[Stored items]
--------------------------------
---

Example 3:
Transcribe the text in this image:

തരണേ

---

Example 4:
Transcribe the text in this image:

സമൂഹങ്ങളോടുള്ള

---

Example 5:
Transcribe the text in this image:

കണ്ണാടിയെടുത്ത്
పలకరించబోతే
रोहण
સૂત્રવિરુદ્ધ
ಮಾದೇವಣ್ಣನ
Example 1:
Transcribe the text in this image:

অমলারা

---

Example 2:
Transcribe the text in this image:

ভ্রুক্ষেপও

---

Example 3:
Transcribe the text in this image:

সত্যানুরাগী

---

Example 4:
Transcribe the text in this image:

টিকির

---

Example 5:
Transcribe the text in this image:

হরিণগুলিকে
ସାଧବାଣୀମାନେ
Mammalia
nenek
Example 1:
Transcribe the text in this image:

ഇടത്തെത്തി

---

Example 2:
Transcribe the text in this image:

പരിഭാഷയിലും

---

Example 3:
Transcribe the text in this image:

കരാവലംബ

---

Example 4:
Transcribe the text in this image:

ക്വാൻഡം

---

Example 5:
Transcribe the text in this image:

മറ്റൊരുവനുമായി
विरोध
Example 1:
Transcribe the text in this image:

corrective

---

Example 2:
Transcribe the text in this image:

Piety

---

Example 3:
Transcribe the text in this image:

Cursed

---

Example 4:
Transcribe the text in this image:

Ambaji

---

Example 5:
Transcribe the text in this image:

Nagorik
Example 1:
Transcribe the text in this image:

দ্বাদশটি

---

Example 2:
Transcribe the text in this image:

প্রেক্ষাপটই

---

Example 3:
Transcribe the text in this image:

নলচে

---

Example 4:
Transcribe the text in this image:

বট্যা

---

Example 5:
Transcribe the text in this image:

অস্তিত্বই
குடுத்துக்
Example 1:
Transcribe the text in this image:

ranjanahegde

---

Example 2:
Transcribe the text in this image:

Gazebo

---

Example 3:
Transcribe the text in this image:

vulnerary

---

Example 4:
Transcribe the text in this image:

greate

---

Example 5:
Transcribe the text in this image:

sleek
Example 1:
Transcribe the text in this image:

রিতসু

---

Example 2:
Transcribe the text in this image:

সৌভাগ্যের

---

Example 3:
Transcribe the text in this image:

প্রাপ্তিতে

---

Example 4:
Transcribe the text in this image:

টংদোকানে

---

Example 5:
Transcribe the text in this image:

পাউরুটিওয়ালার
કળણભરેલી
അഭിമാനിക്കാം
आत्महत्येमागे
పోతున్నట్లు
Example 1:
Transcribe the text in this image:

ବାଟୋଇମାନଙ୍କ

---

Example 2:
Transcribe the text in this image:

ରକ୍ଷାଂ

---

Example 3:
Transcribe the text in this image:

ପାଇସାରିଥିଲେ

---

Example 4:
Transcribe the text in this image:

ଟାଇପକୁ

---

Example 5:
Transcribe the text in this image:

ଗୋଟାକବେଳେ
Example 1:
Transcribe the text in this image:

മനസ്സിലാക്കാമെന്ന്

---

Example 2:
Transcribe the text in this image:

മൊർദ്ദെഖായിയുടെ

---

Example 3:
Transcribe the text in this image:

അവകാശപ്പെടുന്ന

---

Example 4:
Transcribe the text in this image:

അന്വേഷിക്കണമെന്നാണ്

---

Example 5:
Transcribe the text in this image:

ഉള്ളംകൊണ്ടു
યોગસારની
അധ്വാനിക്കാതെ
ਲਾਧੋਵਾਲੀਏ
--------------------------------
- Work instructions: Exactly as they appear above, copy out all the records.

- Solved exercise:
---

Example 3:
Transcribe the text in this image:

തരണേ

---

Example 4:
Transcribe the text in this image:

സമൂഹങ്ങളോടുള്ള

---

Example 5:
Transcribe the text in this image:

കണ്ണാടിയെടുത്ത്
పలకరించబోతే
रोहण
સૂત્રવિરુદ્ધ
ಮಾದೇವಣ್ಣನ
Example 1:
Transcribe the text in this image:

অমলারা

---

Example 2:
Transcribe the text in this image:

ভ্রুক্ষেপও

---

Example 3:
Transcribe the text in this image:

সত্যানুরাগী

---

Example 4:
Transcribe the text in this image:

টিকির

---

Example 5:
Transcribe the text in this image:

হরিণগুলিকে
ସାଧବାଣୀମାନେ
Mammalia
nenek
Example 1:
Transcribe the text in this image:

ഇടത്തെത്തി

---

Example 2:
Transcribe the text in this image:

പരിഭാഷയിലും

---

Example 3:
Transcribe the text in this image:

കരാവലംബ

---

Example 4:
Transcribe the text in this image:

ക്വാൻഡം

---

Example 5:
Transcribe the text in this image:

മറ്റൊരുവനുമായി
विरोध
Example 1:
Transcribe the text in this image:

corrective

---

Example 2:
Transcribe the text in this image:

Piety

---

Example 3:
Transcribe the text in this image:

Cursed

---

Example 4:
Transcribe the text in this image:

Ambaji

---

Example 5:
Transcribe the text in this image:

Nagorik
Example 1:
Transcribe the text in this image:

দ্বাদশটি

---

Example 2:
Transcribe the text in this image:

প্রেক্ষাপটই

---

Example 3:
Transcribe the text in this image:

নলচে

---

Example 4:
Transcribe the text in this image:

বট্যা

---

Example 5:
Transcribe the text in this image:

অস্তিত্বই
குடுத்துக்
Example 1:
Transcribe the text in this image:

ranjanahegde

---

Example 2:
Transcribe the text in this image:

Gazebo

---

Example 3:
Transcribe the text in this image:

vulnerary

---

Example 4:
Transcribe the text in this image:

greate

---

Example 5:
Transcribe the text in this image:

sleek
Example 1:
Transcribe the text in this image:

রিতসু

---

Example 2:
Transcribe the text in this image:

সৌভাগ্যের

---

Example 3:
Transcribe the text in this image:

প্রাপ্তিতে

---

Example 4:
Transcribe the text in this image:

টংদোকানে

---

Example 5:
Transcribe the text in this image:

পাউরুটিওয়ালার
કળણભરેલી
അഭിമാനിക്കാം
आत्महत्येमागे
పోతున్నట్లు
Example 1:
Transcribe the text in this image:

ବାଟୋଇମାନଙ୍କ

---

Example 2:
Transcribe the text in this image:

ରକ୍ଷାଂ

---

Example 3:
Transcribe the text in this image:

ପାଇସାରିଥିଲେ

---

Example 4:
Transcribe the text in this image:

ଟାଇପକୁ

---

Example 5:
Transcribe the text in this image:

ଗୋଟାକବେଳେ
Example 1:
Transcribe the text in this image:

മനസ്സിലാക്കാമെന്ന്

---

Example 2:
Transcribe the text in this image:

മൊർദ്ദെഖായിയുടെ

---

Example 3:
Transcribe the text in this image:

അവകാശപ്പെടുന്ന

---

Example 4:
Transcribe the text in this image:

അന്വേഷിക്കണമെന്നാണ്

---

Example 5:
Transcribe the text in this image:

ഉള്ളംകൊണ്ടു
યોગસારની
അധ്വാനിക്കാതെ
ਲਾਧੋਵਾਲੀਏ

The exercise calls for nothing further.